▸ **TASK**: Revise every entry below, putting "catalog number" wherever "catalogue / barcode" appears and leaving everything else unchanged.

▸ **PROVIDED ENTRIES**:

----

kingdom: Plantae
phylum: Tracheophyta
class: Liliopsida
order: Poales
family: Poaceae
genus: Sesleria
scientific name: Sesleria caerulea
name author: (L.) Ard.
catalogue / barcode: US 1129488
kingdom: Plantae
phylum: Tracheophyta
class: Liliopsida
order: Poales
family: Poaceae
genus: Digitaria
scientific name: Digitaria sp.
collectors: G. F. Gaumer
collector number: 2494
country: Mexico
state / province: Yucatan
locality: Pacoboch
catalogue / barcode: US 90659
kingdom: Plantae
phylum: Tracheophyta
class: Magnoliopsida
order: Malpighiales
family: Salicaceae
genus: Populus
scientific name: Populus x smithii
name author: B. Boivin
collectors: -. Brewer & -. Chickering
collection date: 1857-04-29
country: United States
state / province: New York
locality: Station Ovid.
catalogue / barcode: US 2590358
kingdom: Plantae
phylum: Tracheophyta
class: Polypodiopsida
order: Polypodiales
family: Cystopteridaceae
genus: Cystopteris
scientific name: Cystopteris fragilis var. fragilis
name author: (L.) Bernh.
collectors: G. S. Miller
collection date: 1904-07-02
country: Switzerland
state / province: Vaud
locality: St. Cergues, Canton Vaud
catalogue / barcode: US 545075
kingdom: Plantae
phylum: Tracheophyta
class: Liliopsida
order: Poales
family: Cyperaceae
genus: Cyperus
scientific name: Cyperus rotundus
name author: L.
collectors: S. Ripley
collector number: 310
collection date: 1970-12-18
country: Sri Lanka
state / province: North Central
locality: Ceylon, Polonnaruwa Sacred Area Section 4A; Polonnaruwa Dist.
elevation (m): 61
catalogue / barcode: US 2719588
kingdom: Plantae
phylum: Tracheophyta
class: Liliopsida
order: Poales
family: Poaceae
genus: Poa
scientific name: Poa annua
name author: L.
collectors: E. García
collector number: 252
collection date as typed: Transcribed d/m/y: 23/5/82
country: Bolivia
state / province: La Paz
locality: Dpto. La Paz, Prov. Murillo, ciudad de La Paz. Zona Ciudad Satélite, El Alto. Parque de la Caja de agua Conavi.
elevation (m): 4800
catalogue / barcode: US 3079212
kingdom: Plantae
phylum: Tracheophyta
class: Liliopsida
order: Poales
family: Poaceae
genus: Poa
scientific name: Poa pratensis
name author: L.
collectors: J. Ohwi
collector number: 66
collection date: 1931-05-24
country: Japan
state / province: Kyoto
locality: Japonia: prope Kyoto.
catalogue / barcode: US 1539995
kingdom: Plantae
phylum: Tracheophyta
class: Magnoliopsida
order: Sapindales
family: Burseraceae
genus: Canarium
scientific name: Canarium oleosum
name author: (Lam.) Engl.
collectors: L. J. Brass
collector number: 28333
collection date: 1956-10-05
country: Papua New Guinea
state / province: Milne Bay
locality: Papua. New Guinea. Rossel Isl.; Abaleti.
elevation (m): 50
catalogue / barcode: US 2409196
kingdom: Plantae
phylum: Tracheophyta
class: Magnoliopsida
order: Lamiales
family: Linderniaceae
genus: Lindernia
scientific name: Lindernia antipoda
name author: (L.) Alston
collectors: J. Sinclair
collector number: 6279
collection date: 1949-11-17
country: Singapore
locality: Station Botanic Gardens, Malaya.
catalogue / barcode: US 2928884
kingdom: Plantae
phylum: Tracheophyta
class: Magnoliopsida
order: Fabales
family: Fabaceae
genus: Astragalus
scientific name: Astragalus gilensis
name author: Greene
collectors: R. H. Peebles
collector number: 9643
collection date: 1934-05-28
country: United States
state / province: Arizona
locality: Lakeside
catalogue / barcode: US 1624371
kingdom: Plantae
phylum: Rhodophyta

----

▸ **THE SOLUTION**:
kingdom: Plantae
phylum: Tracheophyta
class: Liliopsida
order: Poales
family: Poaceae
genus: Sesleria
scientific name: Sesleria caerulea
name author: (L.) Ard.
catalog number: US 1129488
kingdom: Plantae
phylum: Tracheophyta
class: Liliopsida
order: Poales
family: Poaceae
genus: Digitaria
scientific name: Digitaria sp.
collectors: G. F. Gaumer
collector number: 2494
country: Mexico
state / province: Yucatan
locality: Pacoboch
catalog number: US 90659
kingdom: Plantae
phylum: Tracheophyta
class: Magnoliopsida
order: Malpighiales
family: Salicaceae
genus: Populus
scientific name: Populus x smithii
name author: B. Boivin
collectors: -. Brewer & -. Chickering
collection date: 1857-04-29
country: United States
state / province: New York
locality: Station Ovid.
catalog number: US 2590358
kingdom: Plantae
phylum: Tracheophyta
class: Polypodiopsida
order: Polypodiales
family: Cystopteridaceae
genus: Cystopteris
scientific name: Cystopteris fragilis var. fragilis
name author: (L.) Bernh.
collectors: G. S. Miller
collection date: 1904-07-02
country: Switzerland
state / province: Vaud
locality: St. Cergues, Canton Vaud
catalog number: US 545075
kingdom: Plantae
phylum: Tracheophyta
class: Liliopsida
order: Poales
family: Cyperaceae
genus: Cyperus
scientific name: Cyperus rotundus
name author: L.
collectors: S. Ripley
collector number: 310
collection date: 1970-12-18
country: Sri Lanka
state / province: North Central
locality: Ceylon, Polonnaruwa Sacred Area Section 4A; Polonnaruwa Dist.
elevation (m): 61
catalog number: US 2719588
kingdom: Plantae
phylum: Tracheophyta
class: Liliopsida
order: Poales
family: Poaceae
genus: Poa
scientific name: Poa annua
name author: L.
collectors: E. García
collector number: 252
collection date as typed: Transcribed d/m/y: 23/5/82
country: Bolivia
state / province: La Paz
locality: Dpto. La Paz, Prov. Murillo, ciudad de La Paz. Zona Ciudad Satélite, El Alto. Parque de la Caja de agua Conavi.
elevation (m): 4800
catalog number: US 3079212
kingdom: Plantae
phylum: Tracheophyta
class: Liliopsida
order: Poales
family: Poaceae
genus: Poa
scientific name: Poa pratensis
name author: L.
collectors: J. Ohwi
collector number: 66
collection date: 1931-05-24
country: Japan
state / province: Kyoto
locality: Japonia: prope Kyoto.
catalog number: US 1539995
kingdom: Plantae
phylum: Tracheophyta
class: Magnoliopsida
order: Sapindales
family: Burseraceae
genus: Canarium
scientific name: Canarium oleosum
name author: (Lam.) Engl.
collectors: L. J. Brass
collector number: 28333
collection date: 1956-10-05
country: Papua New Guinea
state / province: Milne Bay
locality: Papua. New Guinea. Rossel Isl.; Abaleti.
elevation (m): 50
catalog number: US 2409196
kingdom: Plantae
phylum: Tracheophyta
class: Magnoliopsida
order: Lamiales
family: Linderniaceae
genus: Lindernia
scientific name: Lindernia antipoda
name author: (L.) Alston
collectors: J. Sinclair
collector number: 6279
collection date: 1949-11-17
country: Singapore
locality: Station Botanic Gardens, Malaya.
catalog number: US 2928884
kingdom: Plantae
phylum: Tracheophyta
class: Magnoliopsida
order: Fabales
family: Fabaceae
genus: Astragalus
scientific name: Astragalus gilensis
name author: Greene
collectors: R. H. Peebles
collector number: 9643
collection date: 1934-05-28
country: United States
state / province: Arizona
locality: Lakeside
catalog number: US 1624371
kingdom: Plantae
phylum: Rhodophyta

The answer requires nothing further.